Sebelum benar-benar pergi, Gladyz sempat melirik Yoga dan Zeva. Yoga tersenyum sambil mengusapi rambut sebahu gadis yang tengah menelungkupkan kepalanya di atas meja.
Hati Gladyz kembali sesak. Dia benar-benar sangat cemburu, tetapi dia bisa apa? Hanya bisa diam karena bicara pun belum tentu didengarkan oleh Yoga.
***
Bukannya pergi ke toilet, Galdyz malah duduk berdiam diri di bangku taman. Gadis itu menunduk, rambutnya kini telah digerai dan dibiarkan menutupi wajah. Suara isakan terdengar samar-samar.

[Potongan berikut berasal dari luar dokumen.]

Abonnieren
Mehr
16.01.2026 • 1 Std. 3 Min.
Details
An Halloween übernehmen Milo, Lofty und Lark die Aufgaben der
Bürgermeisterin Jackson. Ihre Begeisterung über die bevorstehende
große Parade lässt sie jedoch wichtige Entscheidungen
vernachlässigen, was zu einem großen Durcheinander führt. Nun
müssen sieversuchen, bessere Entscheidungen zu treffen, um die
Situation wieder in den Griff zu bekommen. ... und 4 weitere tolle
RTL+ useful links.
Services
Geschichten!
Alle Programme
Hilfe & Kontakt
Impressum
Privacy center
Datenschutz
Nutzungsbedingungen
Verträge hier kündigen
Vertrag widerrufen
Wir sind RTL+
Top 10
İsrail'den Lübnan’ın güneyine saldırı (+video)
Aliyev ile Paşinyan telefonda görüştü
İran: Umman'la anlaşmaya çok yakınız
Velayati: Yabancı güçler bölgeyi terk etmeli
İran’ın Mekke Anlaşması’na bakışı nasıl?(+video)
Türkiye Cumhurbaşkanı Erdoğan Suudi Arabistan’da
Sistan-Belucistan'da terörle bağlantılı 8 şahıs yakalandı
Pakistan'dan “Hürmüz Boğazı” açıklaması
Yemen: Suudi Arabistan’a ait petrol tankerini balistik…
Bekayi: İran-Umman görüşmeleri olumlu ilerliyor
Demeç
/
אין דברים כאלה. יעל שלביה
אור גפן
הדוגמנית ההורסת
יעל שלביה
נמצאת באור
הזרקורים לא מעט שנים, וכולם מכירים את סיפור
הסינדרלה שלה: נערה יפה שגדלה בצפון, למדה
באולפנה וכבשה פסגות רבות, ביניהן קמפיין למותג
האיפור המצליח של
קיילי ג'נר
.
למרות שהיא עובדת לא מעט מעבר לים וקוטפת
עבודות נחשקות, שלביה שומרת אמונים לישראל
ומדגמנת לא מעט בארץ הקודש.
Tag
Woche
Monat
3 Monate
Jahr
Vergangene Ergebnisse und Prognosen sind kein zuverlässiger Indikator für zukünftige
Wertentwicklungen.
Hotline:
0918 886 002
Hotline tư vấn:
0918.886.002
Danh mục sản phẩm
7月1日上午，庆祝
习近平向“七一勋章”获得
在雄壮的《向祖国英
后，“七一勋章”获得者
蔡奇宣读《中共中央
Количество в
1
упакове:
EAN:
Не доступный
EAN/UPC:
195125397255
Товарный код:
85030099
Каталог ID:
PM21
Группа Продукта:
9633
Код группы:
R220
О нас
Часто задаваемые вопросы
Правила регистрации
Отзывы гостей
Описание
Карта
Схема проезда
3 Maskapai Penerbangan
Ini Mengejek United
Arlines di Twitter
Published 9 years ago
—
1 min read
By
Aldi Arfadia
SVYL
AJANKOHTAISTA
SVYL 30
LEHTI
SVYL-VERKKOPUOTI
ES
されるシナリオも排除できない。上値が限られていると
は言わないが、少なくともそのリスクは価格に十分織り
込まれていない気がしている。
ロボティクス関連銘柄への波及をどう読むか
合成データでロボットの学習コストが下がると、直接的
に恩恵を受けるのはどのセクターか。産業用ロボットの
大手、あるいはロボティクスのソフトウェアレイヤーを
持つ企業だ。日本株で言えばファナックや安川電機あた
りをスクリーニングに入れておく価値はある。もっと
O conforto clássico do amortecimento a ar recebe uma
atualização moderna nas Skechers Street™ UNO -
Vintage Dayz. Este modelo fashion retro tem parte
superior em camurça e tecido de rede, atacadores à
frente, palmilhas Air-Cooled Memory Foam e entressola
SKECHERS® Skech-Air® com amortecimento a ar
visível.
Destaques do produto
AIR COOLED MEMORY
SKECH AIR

Perlahan kepalanya terangkat, menampilakn wajah yang terlihat basah karena air mata. Gladyz menangis. Tak ada yang bisa dilakukan selain menumpahkan segala rasa sakit di hati melalui air mata.
"Sakit, Tuhan, sakit! Kenapa rasa cemburu ini sangat menyiksa!" teriak Gladyz sambil meremas rok abu-abunya.
"Kenapa hamba harus menyayangi orang yang hatinya entah untuk siapa?!"
"Yoga, gue sayang lo!" pekiknya.
"Lo sayang gue?" tanya Yoga yang kini sudah berdiri tepat di belakang bangku yang di duduki Gladyz.
Tubuh Gladyz menegang. Haruskah Yoga mengetahui perasaannya sekarang?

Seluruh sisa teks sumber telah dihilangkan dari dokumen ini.